FOR I HAVE SINNED. The Guardian’s story about the Italian artist Maurizio Cattelan’s latest work could be mistaken for an April Fools’ Day prank, though beware, the creator of the viral duct-taped banana oeuvre, Comedian (2019), says he’s being entirely serious. He is inviting people from around the world to confess their sins via a free, special hotline to mark the 21st anniversary of the death of Pope John Paul II this month. Cattelan famously shocked observers with his lifelike wax sculpture, La Nona Ora (1999), depicting the very same pope struck by a meteor. Selected callers can then participate in a livestream event on April 23, where the artist will “absolve” the callers himself. “I don’t see it as absolution. It’s not religious authority, it’s a shared gesture. Confession exists in different forms everywhere ‚ even outside religion,” he said. Or, could the whole thing just be an April Fools’ prank?

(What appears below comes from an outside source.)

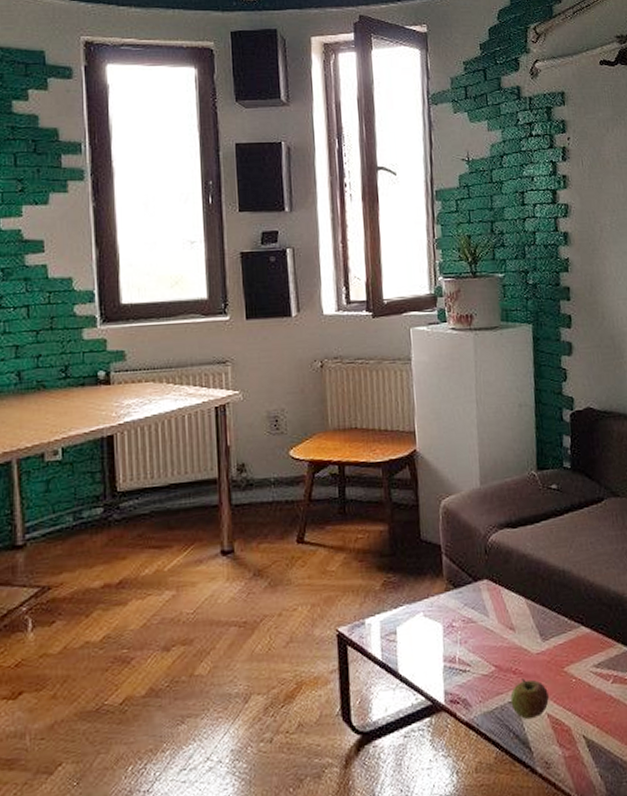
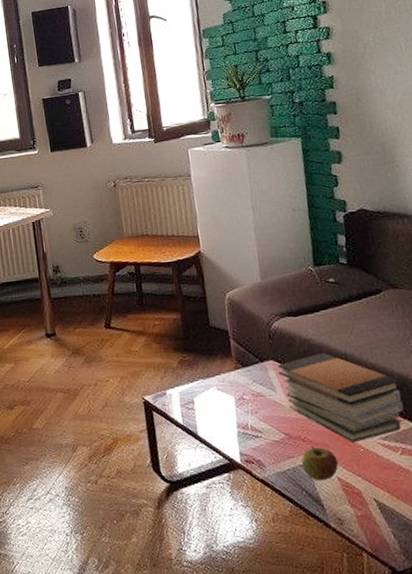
book stack: none [491,570,618,673] -> present [277,353,404,443]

Asked what his own confession would be, Cattelan revealed, “That I trust doubt more than certainty,” he said. “And that irony is sometimes just a way to get closer to things without pretending to own them.”

The Digest

Glen Baxter, a British artist and illustrator whose work appeared in the New Yorker and was also exhibited at the Met and Pompidou Center has died at the age of 82. [The Telegraph]

The director of the Museum of European and Mediterranean Civilizations (Mucem) in Marseille, France, Pierre-Oliver Costa, is under investigation for sexual and psychological harassment, following an official complaint from a co-worker. [AFP and Le Figaro]

The extended loan of treasured Frida Kahlo artworks in the Gelman Santander Collection for display outside of Mexico has worried the country’s art community, which is demanding greater transparency and adherence to heritage laws. [The Art Newspaper]

Thousands of people in Bratislava, Slovakia, have protested against major government cuts to cultural funding. [dpa]

“Louvre Museum to Install Locks on Doors After Heist,” reads the headline on Hyperallergic’s website, awash with some pretty entertaining satirical pieces in time for April Fools’ Day. [Hyperallergic]

The Kicker

MONET MADNESS. December will mark the centenary of Claude Monet’s death, with special exhibitions planned throughout the Impressionist visionary’s favorite haunts captured in his paintings. But expected record crowds are also threatening some of those places, as curators try to do justice to the artist’s legacy, and Monet’s former home and famous garden in Giverny is at the top of that list, reports the Times. Today, Monet’s home in Giverny reopens after its annual winter break, and nearly a million visitors are expected to squeeze through its narrow garden paths. “A tremendous amount has been done … with the house and the garden [but] there is still a tremendous amount to do to address overtourism,” Alain-Charles Perrot, director of the Maison et Jardins de Claude Monet, told French media. “The delicate problem is restoring a sense of historical truth to the place to better convey a deeper understanding of who Monet really was. I don’t want it to become Disneyland.”